Ahmad Faizal bin Azumu (Jawi: أحمد فيصل بن ازومو; born 10 June 1970), nicknamed Peja, is a Malaysian politician who served as the Minister of Youth and Sports in the Barisan Nasional (BN) administration under former Prime Minister Ismail Sabri Yaakob from August 2021 to the collapse of the BN administration in November 2022, Special Advisor to the Prime Minister Muhyiddin Yassin in the Perikatan Nasional (PN) administration for only 11 days in August 2021, 12th and 13th Menteri Besar of Perak from May 2018 to his resignation and collapse of the Pakatan Harapan (PH) state administration in March 2020 and again from March 2020 to his resignation again and the collapse of the PN state administration in December 2020. He also served as the Member of Parliament (MP) for Tambun and Member of the Perak State Legislative Assembly (MLA) for Chenderiang from May 2018 to November 2022. He is a member, Deputy President and State Chairman of Perak as well as Pahang of the Malaysian United Indigenous Party (BERSATU), a component party of the ruling PN coalition at the federal level and former component party of the PH opposition coalition at both the federal and state levels. He was the State Chairman of PH of Perak. He was one of the only two Menteris Besar of Malaysia who has ruled in two state administrations of two different and opposing political coalitions, which were PH state administration from May 2018 to his resignation and its collapse in March 2020 and PN state administration from March 2020 to his resignation and its collapse in December 2020. 

He was removed from office of the Menteri Besar of Perak after losing the motion in 2020 vote of no confidence in the Perak State Legislative Assembly on 4 December, and he served in caretaker capacity for another day despite his intention to only resign once the appointment of a new officeholder and formation of a new state administration take place.

Background and education

Ahmad Faizal was born in Ipoh, Perak. He received his primary education at Cator Avenue School, Ipoh and had his secondary education at Anderson School, Ipoh. He holds a Professional Masters degree in Political Science from Universiti Teknologi Malaysia in Kuala Lumpur, Malaysia.

- DATA SUPPLIED
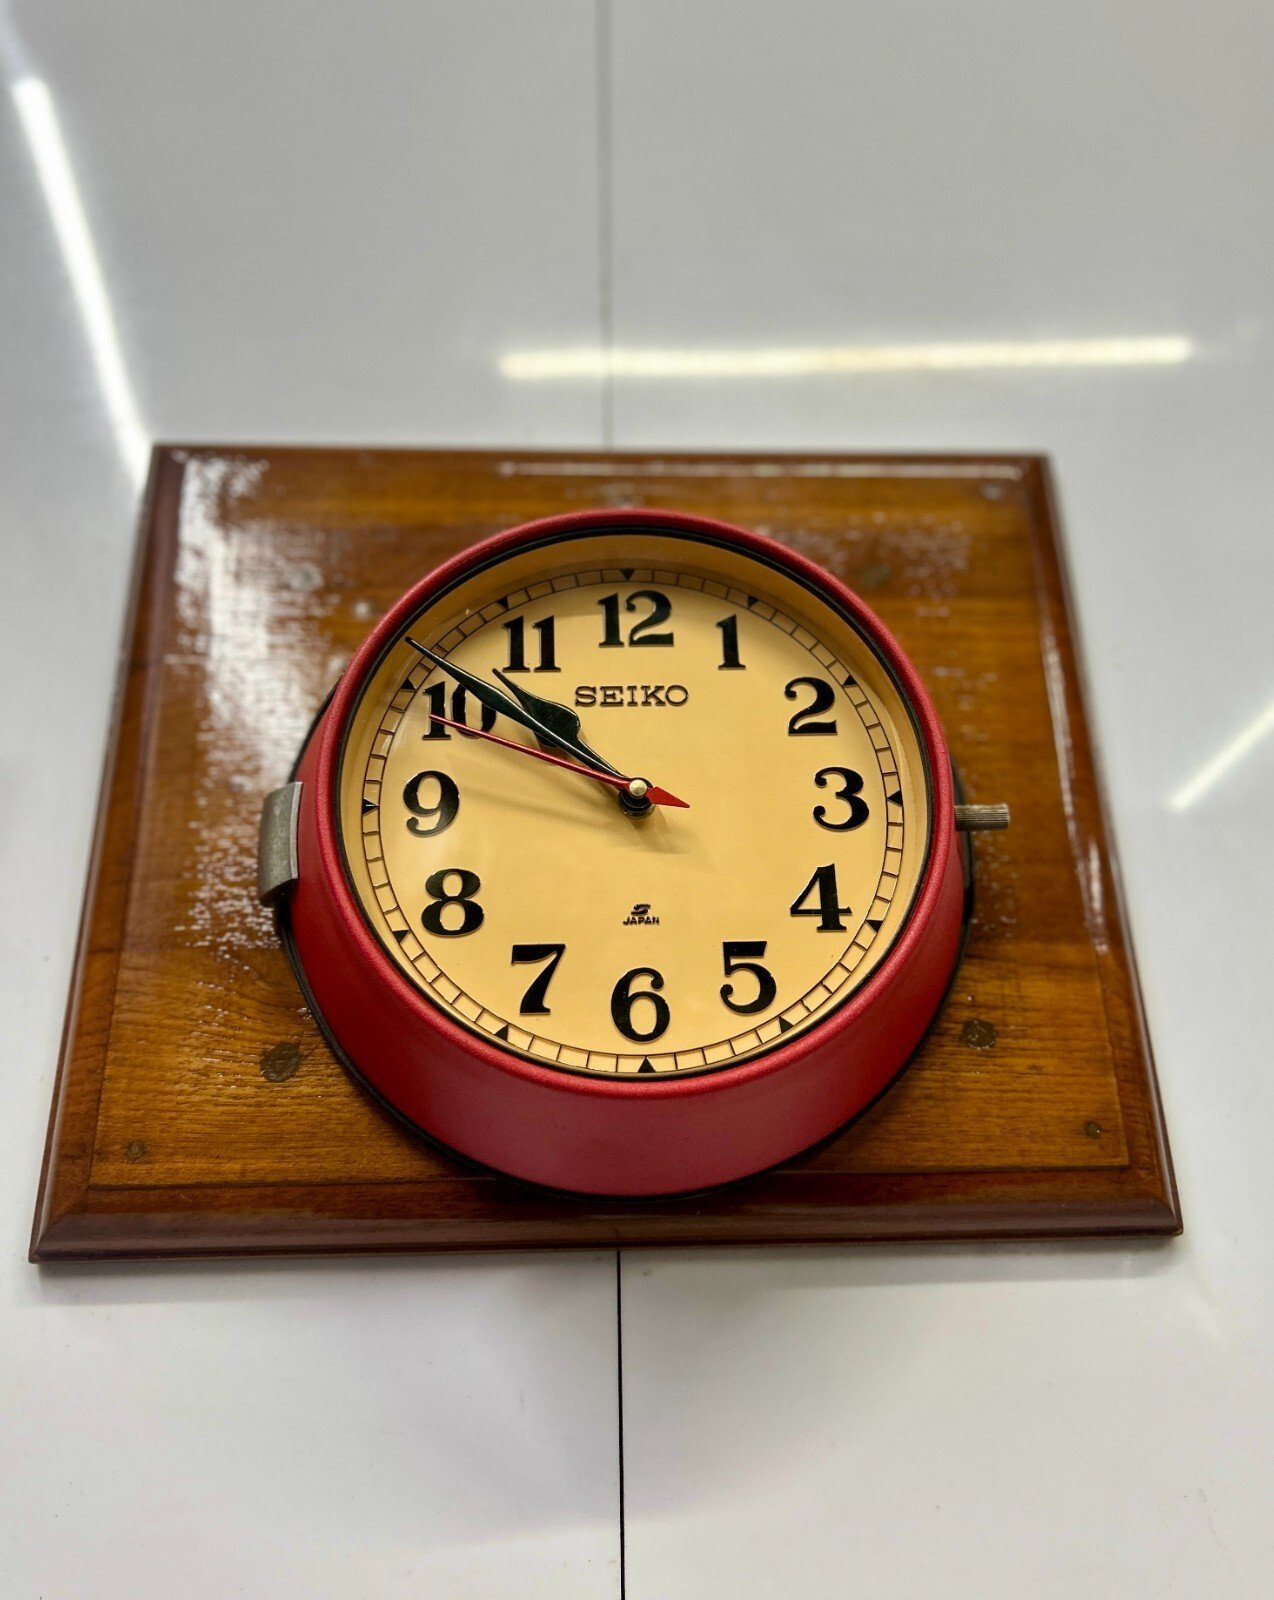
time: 10:51
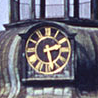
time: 2:27
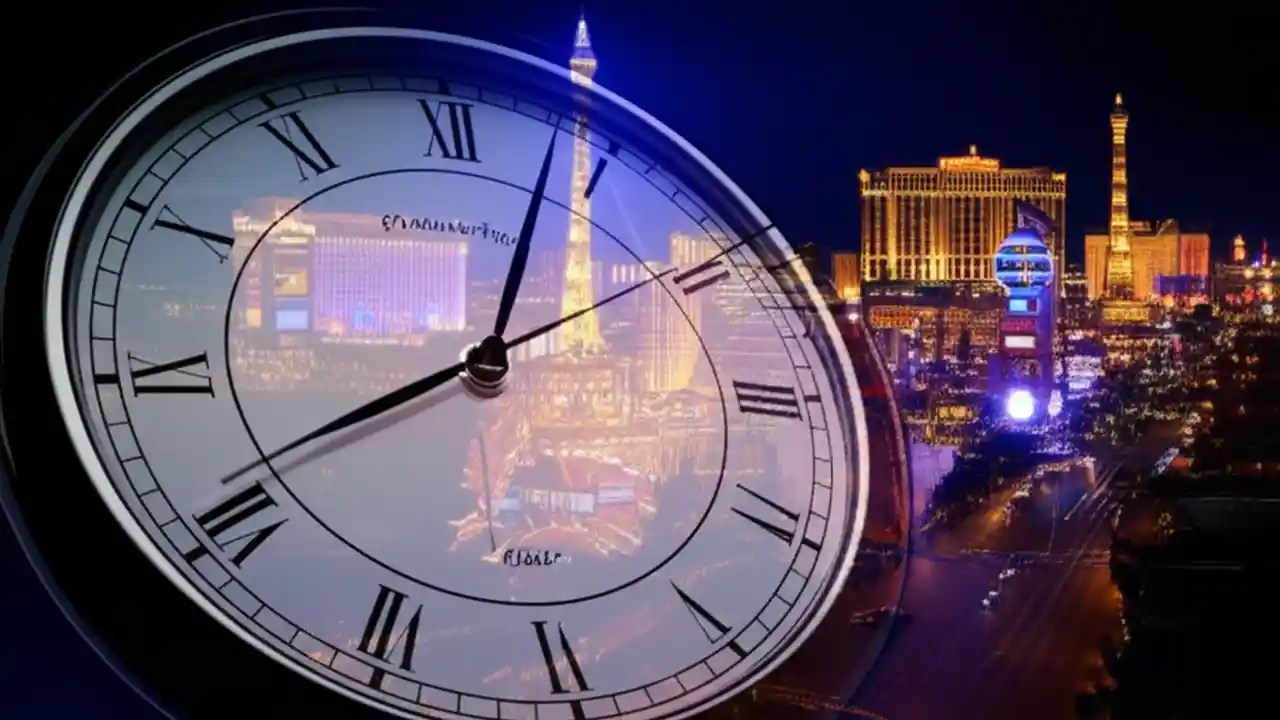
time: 8:03
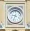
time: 9:33
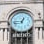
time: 12:45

- TASK REQUIREMENTS
Carry on the biography of Ahmad Faizal Azumu from its last sentence. The records have nothing to do with what comes next.

- WRITTEN ANSWER
Political career
He began his political career as a Special Officer to Health Minister Liow Tiong Lai between 2011 and 2013 before becoming Senior Special Officer to Kedah Mentri Besar Mukhriz Mahathir between 2013 and 2016. He is also formerly served in the Special Affairs Department (JASA).
 
He was the former United Malays National Organisation (UMNO) Ipoh Barat Youth chief (2016–2017) before he became Perak BERSATU chairman. He was subsequently named Perak Pakatan Harapan chairman in August 2017. He was appointed as Special Advisor to the Prime Minister Muhyiddin Yassin on 5 August 2021, who is in charge of advising Muhyiddin on matters related to community networking, community communications and socioeconomic development.

Controversies
Ahmad Faizal was reported to have pursued a Business Studies degree from Edith Cowan University in Perth, Australia. He however denied the reports and claimed that while he did pursue the course he had to put his studies on hold due to personal reasons. Ahmad Faizal holds a Masters Degree in Political Science from Universiti Teknologi Malaysia.

Ahmad Faizal has been very critical of the Orang Asli indigenous tribes ever since he took office as Menteri Besar. On 23 November 2018, Ahmad Faizal made a statement that the Orang Asli should improve themselves before asking for aid. On 29 July 2019 Ahmad Faizal claimed that there is no definition or recognition of ancestral or customary land (tanah adat) for Orang Asli under the state constitution. It was refuted by fellow PH's MP, Ramkarpal Singh and the Malaysian Bar. During his administration, many Orang Asli residents were arrested for protesting over the state government's decision to acquire their land for logging activities.

On 13 June 2022, he made a statement on Twitter about Malaysian football supporters due to the Malaysian football team losing against Bahrain in Bukit Jalil National Stadium, causing a backlash from supporters. He later apologized.

Filmography

Drama 

Discography
Moh Perak Ke Kita (Moh Beraya) ft Shiha Zikir and Dato Jamal Abdillah

Personal life
He is married to Dr Nomee Ashikin Mohammed Radzi and has two children. His sister-in-law who is Dr Nomee's younger sister; Nolee Ashilin Mohamed Radzi is the UMNO turned independent and later hopped to BERSATU Tulang Sekah constituency MLA since 2008.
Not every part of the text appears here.